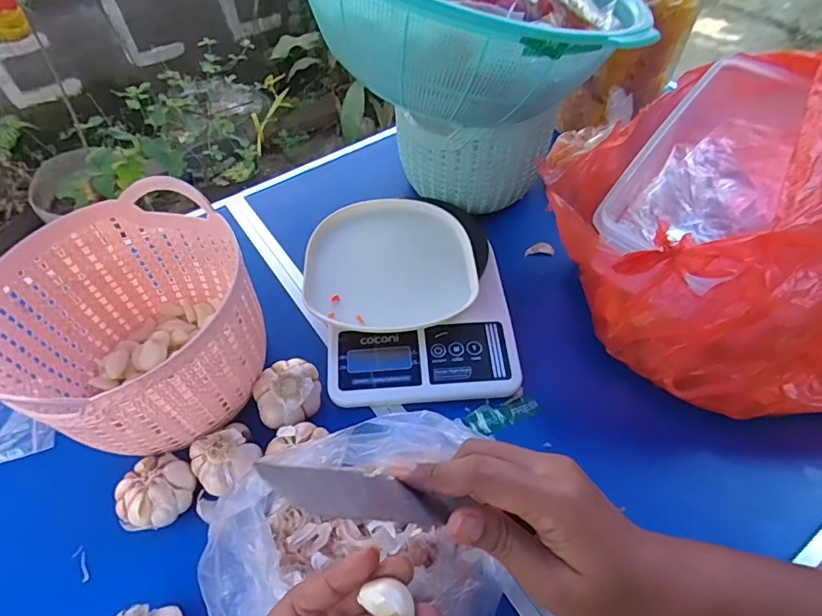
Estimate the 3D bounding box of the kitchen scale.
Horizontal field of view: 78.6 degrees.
[{"bbox_3d":[-0.001,-0.013,0.453,0.175,0.051,0.193,-4,50,-1],"label":"kitchen scale"}]

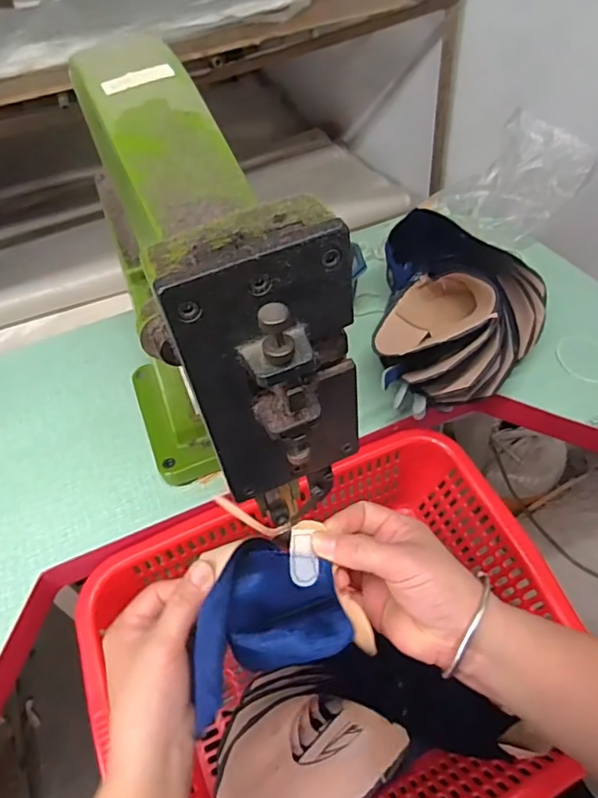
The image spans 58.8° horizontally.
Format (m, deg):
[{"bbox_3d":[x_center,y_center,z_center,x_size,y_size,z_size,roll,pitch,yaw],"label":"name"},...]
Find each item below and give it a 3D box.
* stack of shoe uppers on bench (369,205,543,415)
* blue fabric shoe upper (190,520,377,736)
[{"bbox_3d":[0.185,-0.109,0.609,0.178,0.114,0.274,5,50,11],"label":"stack of shoe uppers on bench"},{"bbox_3d":[-0.022,0.136,0.335,0.113,0.056,0.079,-17,49,-9],"label":"blue fabric shoe upper"}]

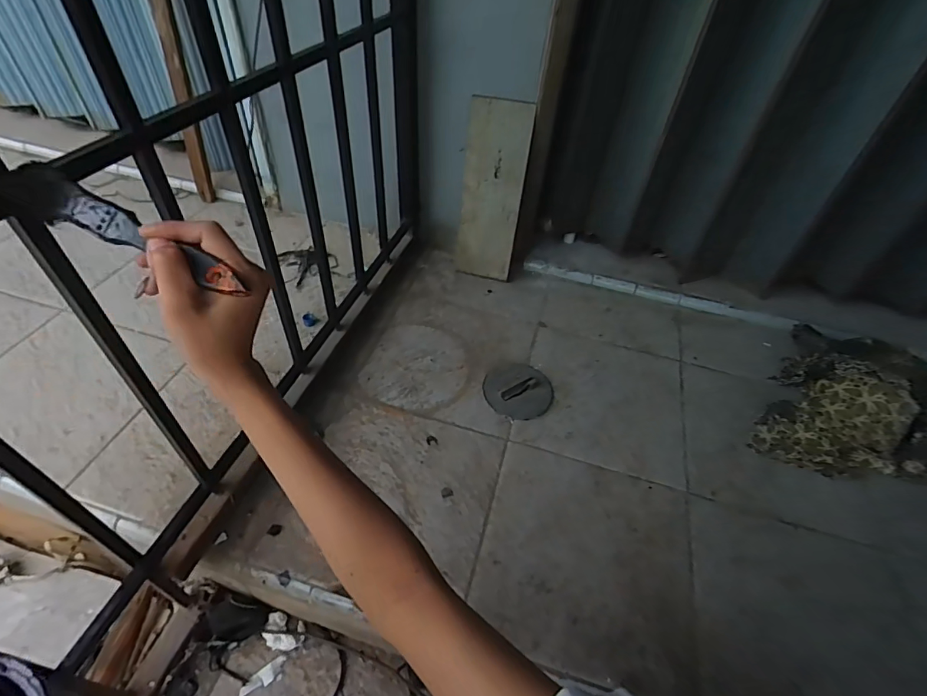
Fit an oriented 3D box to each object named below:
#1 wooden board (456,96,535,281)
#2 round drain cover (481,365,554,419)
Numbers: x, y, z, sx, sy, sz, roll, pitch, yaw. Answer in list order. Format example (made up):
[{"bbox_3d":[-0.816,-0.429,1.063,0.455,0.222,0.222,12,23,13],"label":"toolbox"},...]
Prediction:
[{"bbox_3d":[0.060,-0.321,0.967,0.129,0.370,0.011,17,38,15],"label":"wooden board"},{"bbox_3d":[0.102,0.076,0.841,0.123,0.006,0.122,2,53,-3],"label":"round drain cover"}]

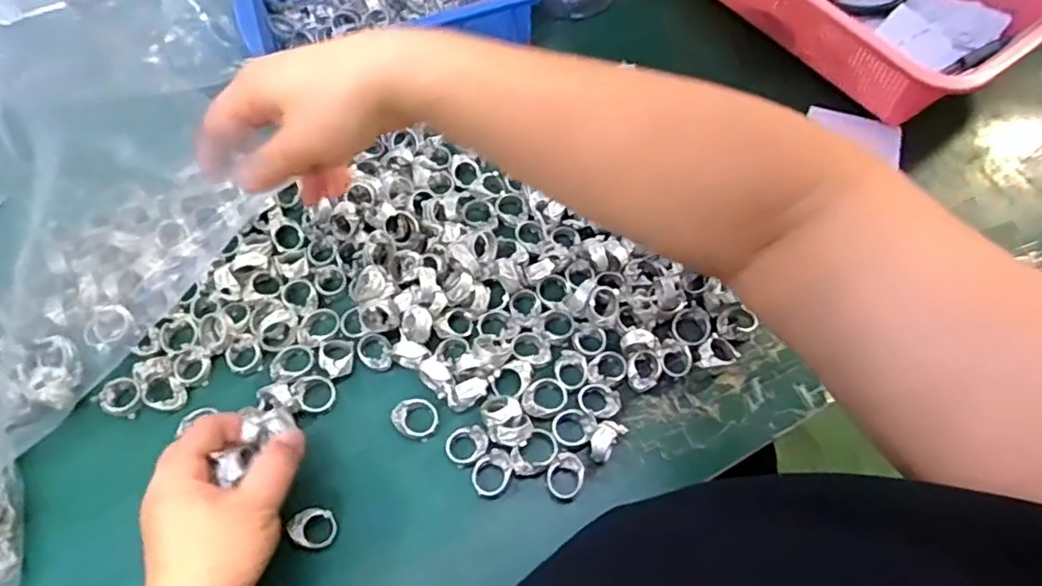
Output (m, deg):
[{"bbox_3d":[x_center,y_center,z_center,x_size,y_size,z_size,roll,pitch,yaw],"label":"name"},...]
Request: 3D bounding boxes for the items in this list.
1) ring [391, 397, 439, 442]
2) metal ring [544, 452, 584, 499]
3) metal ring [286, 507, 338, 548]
[{"bbox_3d":[-0.071,0.086,0.424,0.030,0.014,0.026,35,68,16],"label":"ring"},{"bbox_3d":[0.028,0.117,0.401,0.025,0.007,0.028,-4,63,-2],"label":"metal ring"},{"bbox_3d":[-0.127,0.144,0.382,0.026,0.005,0.025,5,74,-16],"label":"metal ring"}]

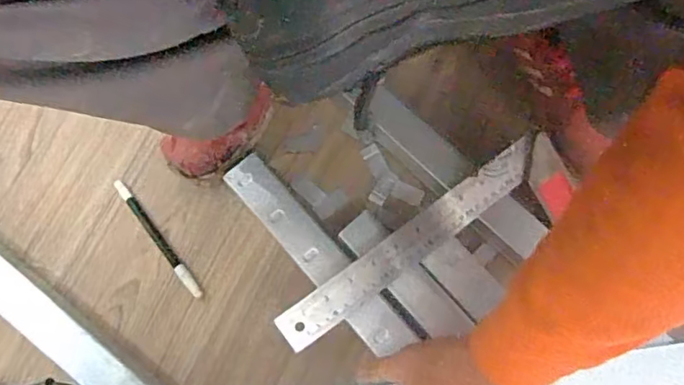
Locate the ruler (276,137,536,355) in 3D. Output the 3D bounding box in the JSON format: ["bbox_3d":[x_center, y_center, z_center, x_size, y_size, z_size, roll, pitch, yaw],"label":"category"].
[{"bbox_3d":[0.065,0.043,0.499,0.282,0.008,0.036,-36,95,-10],"label":"ruler"}]

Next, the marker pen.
[{"bbox_3d":[-0.183,0.044,0.542,0.011,0.013,0.146,-38,80,-11],"label":"marker pen"}]

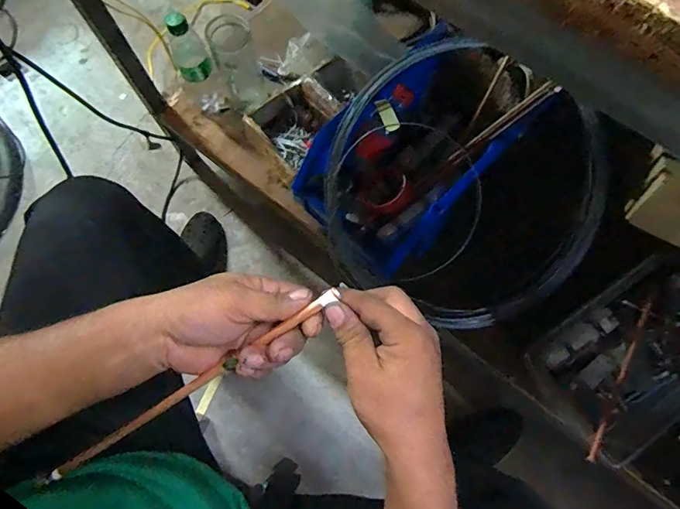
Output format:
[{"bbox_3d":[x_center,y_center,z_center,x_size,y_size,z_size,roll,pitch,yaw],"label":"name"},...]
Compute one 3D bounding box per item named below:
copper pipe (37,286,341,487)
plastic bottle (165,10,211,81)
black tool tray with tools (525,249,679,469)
[{"bbox_3d":[-0.126,0.111,0.359,0.298,0.011,0.010,-34,74,9],"label":"copper pipe"},{"bbox_3d":[-0.246,-0.334,0.714,0.056,0.109,0.067,-22,74,-6],"label":"plastic bottle"},{"bbox_3d":[0.443,0.129,0.634,0.339,0.063,0.196,-35,75,-10],"label":"black tool tray with tools"}]

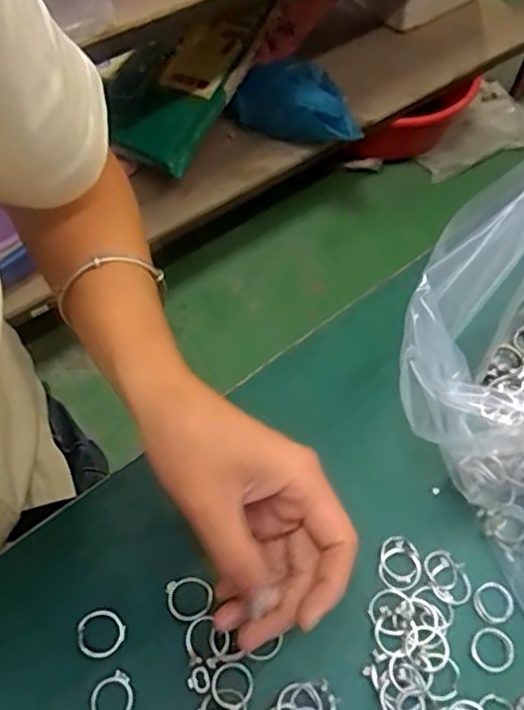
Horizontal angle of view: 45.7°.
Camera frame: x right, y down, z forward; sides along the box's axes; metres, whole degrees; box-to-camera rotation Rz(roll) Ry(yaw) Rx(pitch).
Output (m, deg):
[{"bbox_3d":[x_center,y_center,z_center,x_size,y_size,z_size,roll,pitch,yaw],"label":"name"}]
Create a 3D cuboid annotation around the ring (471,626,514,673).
[{"bbox_3d":[0.116,0.147,0.310,0.021,0.004,0.020,2,59,-3],"label":"ring"}]

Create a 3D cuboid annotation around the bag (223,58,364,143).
[{"bbox_3d":[0.083,-0.507,1.248,0.277,0.123,0.151,32,63,17],"label":"bag"}]

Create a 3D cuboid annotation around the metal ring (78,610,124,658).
[{"bbox_3d":[-0.080,0.136,0.304,0.023,0.004,0.021,2,59,-3],"label":"metal ring"}]

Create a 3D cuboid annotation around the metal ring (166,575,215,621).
[{"bbox_3d":[-0.037,0.124,0.315,0.022,0.004,0.021,2,59,-3],"label":"metal ring"}]

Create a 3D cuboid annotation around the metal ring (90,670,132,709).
[{"bbox_3d":[-0.071,0.159,0.291,0.019,0.004,0.019,2,59,-3],"label":"metal ring"}]

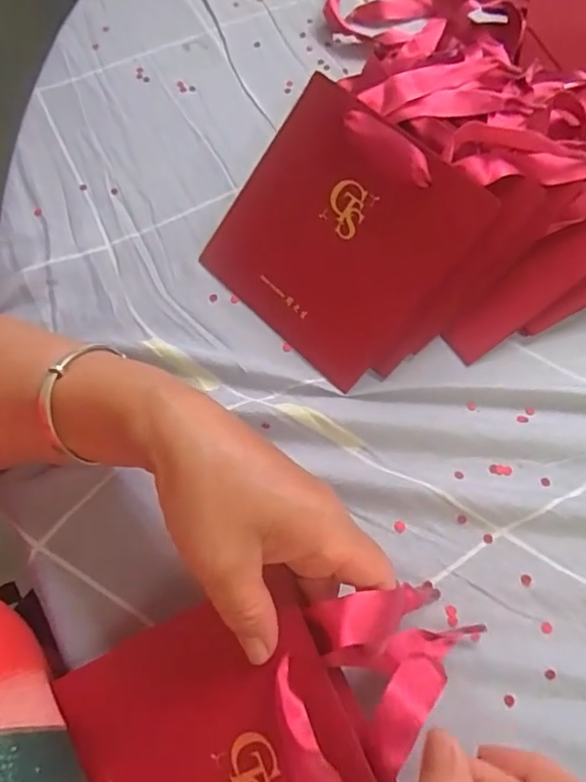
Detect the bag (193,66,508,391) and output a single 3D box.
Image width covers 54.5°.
[{"bbox_3d":[0.022,-0.095,0.346,0.139,0.016,0.135,44,114,16],"label":"bag"}]

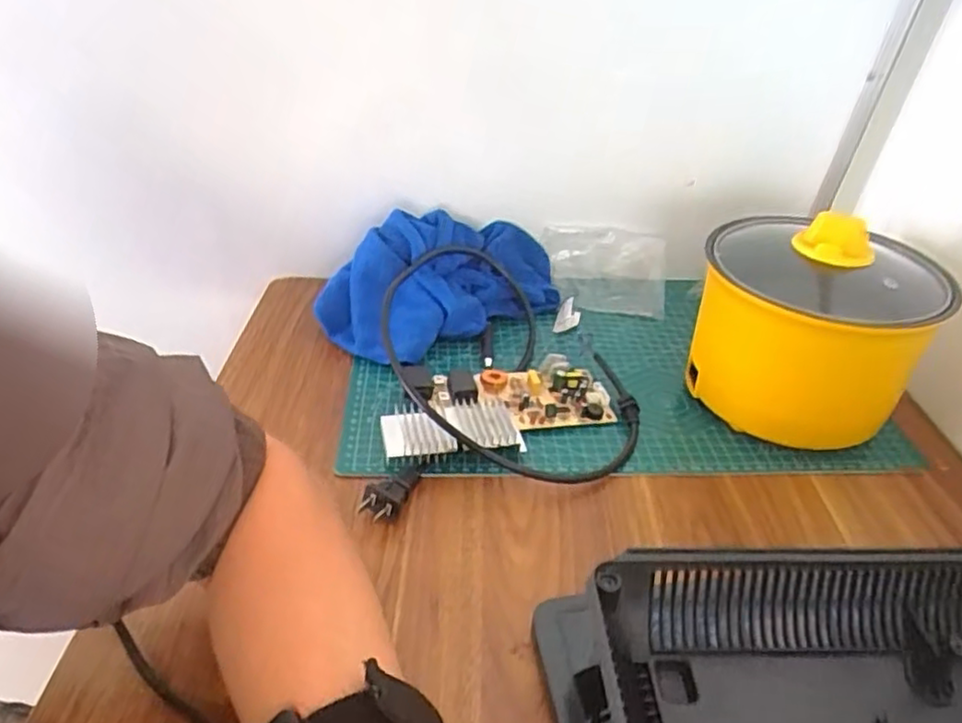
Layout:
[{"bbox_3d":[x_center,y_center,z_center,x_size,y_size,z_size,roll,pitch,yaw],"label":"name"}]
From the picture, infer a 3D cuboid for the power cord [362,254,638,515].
[{"bbox_3d":[0.023,-0.003,0.540,0.202,0.073,0.284,1,35,-2],"label":"power cord"}]

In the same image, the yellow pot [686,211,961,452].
[{"bbox_3d":[0.252,-0.031,0.522,0.157,0.155,0.161,18,37,19],"label":"yellow pot"}]

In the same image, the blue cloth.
[{"bbox_3d":[-0.029,-0.080,0.633,0.232,0.089,0.131,-25,44,-35],"label":"blue cloth"}]

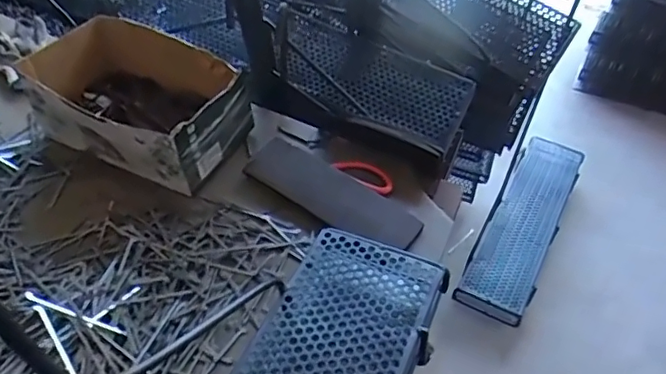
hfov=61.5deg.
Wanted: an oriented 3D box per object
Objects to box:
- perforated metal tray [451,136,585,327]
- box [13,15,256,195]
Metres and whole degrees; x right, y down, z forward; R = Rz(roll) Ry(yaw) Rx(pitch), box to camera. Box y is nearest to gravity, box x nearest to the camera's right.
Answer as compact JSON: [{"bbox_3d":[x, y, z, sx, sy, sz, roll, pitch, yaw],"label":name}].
[{"bbox_3d":[0.475,0.070,1.366,0.154,0.043,0.592,25,50,17],"label":"perforated metal tray"},{"bbox_3d":[-0.302,-0.137,0.825,0.338,0.110,0.191,24,48,18],"label":"box"}]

• • • •

WHAT IS REQUIRED: The result should be all the records, retyped exactly, with no pictures among them.

OUTPUT BELOW:
Estimate the 3D bounding box of the kitchen scale.
Horizontal field of view: 78.6 degrees.
[{"bbox_3d":[-0.001,-0.013,0.453,0.175,0.051,0.193,-4,50,-1],"label":"kitchen scale"}]

The image spans 58.8° horizontally.
Format (m, deg):
[{"bbox_3d":[x_center,y_center,z_center,x_size,y_size,z_size,roll,pitch,yaw],"label":"name"},...]
Find each item below and give it a 3D box.
* stack of shoe uppers on bench (369,205,543,415)
* blue fabric shoe upper (190,520,377,736)
[{"bbox_3d":[0.185,-0.109,0.609,0.178,0.114,0.274,5,50,11],"label":"stack of shoe uppers on bench"},{"bbox_3d":[-0.022,0.136,0.335,0.113,0.056,0.079,-17,49,-9],"label":"blue fabric shoe upper"}]

Fit an oriented 3D box to each object named below:
#1 wooden board (456,96,535,281)
#2 round drain cover (481,365,554,419)
Numbers: x, y, z, sx, sy, sz, roll, pitch, yaw. Answer in list order. Format example (made up):
[{"bbox_3d":[-0.816,-0.429,1.063,0.455,0.222,0.222,12,23,13],"label":"toolbox"},...]
Prediction:
[{"bbox_3d":[0.060,-0.321,0.967,0.129,0.370,0.011,17,38,15],"label":"wooden board"},{"bbox_3d":[0.102,0.076,0.841,0.123,0.006,0.122,2,53,-3],"label":"round drain cover"}]

Output (m, deg):
[{"bbox_3d":[x_center,y_center,z_center,x_size,y_size,z_size,roll,pitch,yaw],"label":"name"},...]
Request: 3D bounding boxes for the items in this list.
1) ring [391, 397, 439, 442]
2) metal ring [544, 452, 584, 499]
3) metal ring [286, 507, 338, 548]
[{"bbox_3d":[-0.071,0.086,0.424,0.030,0.014,0.026,35,68,16],"label":"ring"},{"bbox_3d":[0.028,0.117,0.401,0.025,0.007,0.028,-4,63,-2],"label":"metal ring"},{"bbox_3d":[-0.127,0.144,0.382,0.026,0.005,0.025,5,74,-16],"label":"metal ring"}]

Locate the ruler (276,137,536,355) in 3D. Output the 3D bounding box in the JSON format: ["bbox_3d":[x_center, y_center, z_center, x_size, y_size, z_size, roll, pitch, yaw],"label":"category"].
[{"bbox_3d":[0.065,0.043,0.499,0.282,0.008,0.036,-36,95,-10],"label":"ruler"}]

Next, the marker pen.
[{"bbox_3d":[-0.183,0.044,0.542,0.011,0.013,0.146,-38,80,-11],"label":"marker pen"}]

Output format:
[{"bbox_3d":[x_center,y_center,z_center,x_size,y_size,z_size,roll,pitch,yaw],"label":"name"},...]
Compute one 3D bounding box per item named below:
copper pipe (37,286,341,487)
plastic bottle (165,10,211,81)
black tool tray with tools (525,249,679,469)
[{"bbox_3d":[-0.126,0.111,0.359,0.298,0.011,0.010,-34,74,9],"label":"copper pipe"},{"bbox_3d":[-0.246,-0.334,0.714,0.056,0.109,0.067,-22,74,-6],"label":"plastic bottle"},{"bbox_3d":[0.443,0.129,0.634,0.339,0.063,0.196,-35,75,-10],"label":"black tool tray with tools"}]

Horizontal angle of view: 45.7°.
Camera frame: x right, y down, z forward; sides along the box's axes; metres, whole degrees; box-to-camera rotation Rz(roll) Ry(yaw) Rx(pitch).
Output (m, deg):
[{"bbox_3d":[x_center,y_center,z_center,x_size,y_size,z_size,roll,pitch,yaw],"label":"name"}]
Create a 3D cuboid annotation around the ring (471,626,514,673).
[{"bbox_3d":[0.116,0.147,0.310,0.021,0.004,0.020,2,59,-3],"label":"ring"}]

Create a 3D cuboid annotation around the bag (223,58,364,143).
[{"bbox_3d":[0.083,-0.507,1.248,0.277,0.123,0.151,32,63,17],"label":"bag"}]

Create a 3D cuboid annotation around the metal ring (78,610,124,658).
[{"bbox_3d":[-0.080,0.136,0.304,0.023,0.004,0.021,2,59,-3],"label":"metal ring"}]

Create a 3D cuboid annotation around the metal ring (166,575,215,621).
[{"bbox_3d":[-0.037,0.124,0.315,0.022,0.004,0.021,2,59,-3],"label":"metal ring"}]

Create a 3D cuboid annotation around the metal ring (90,670,132,709).
[{"bbox_3d":[-0.071,0.159,0.291,0.019,0.004,0.019,2,59,-3],"label":"metal ring"}]

Detect the bag (193,66,508,391) and output a single 3D box.
Image width covers 54.5°.
[{"bbox_3d":[0.022,-0.095,0.346,0.139,0.016,0.135,44,114,16],"label":"bag"}]

Layout:
[{"bbox_3d":[x_center,y_center,z_center,x_size,y_size,z_size,roll,pitch,yaw],"label":"name"}]
From the picture, infer a 3D cuboid for the power cord [362,254,638,515].
[{"bbox_3d":[0.023,-0.003,0.540,0.202,0.073,0.284,1,35,-2],"label":"power cord"}]

In the same image, the yellow pot [686,211,961,452].
[{"bbox_3d":[0.252,-0.031,0.522,0.157,0.155,0.161,18,37,19],"label":"yellow pot"}]

In the same image, the blue cloth.
[{"bbox_3d":[-0.029,-0.080,0.633,0.232,0.089,0.131,-25,44,-35],"label":"blue cloth"}]

hfov=61.5deg.
Wanted: an oriented 3D box per object
Objects to box:
- perforated metal tray [451,136,585,327]
- box [13,15,256,195]
Metres and whole degrees; x right, y down, z forward; R = Rz(roll) Ry(yaw) Rx(pitch), box to camera. Box y is nearest to gravity, box x nearest to the camera's right.
Answer as compact JSON: [{"bbox_3d":[x, y, z, sx, sy, sz, roll, pitch, yaw],"label":name}].
[{"bbox_3d":[0.475,0.070,1.366,0.154,0.043,0.592,25,50,17],"label":"perforated metal tray"},{"bbox_3d":[-0.302,-0.137,0.825,0.338,0.110,0.191,24,48,18],"label":"box"}]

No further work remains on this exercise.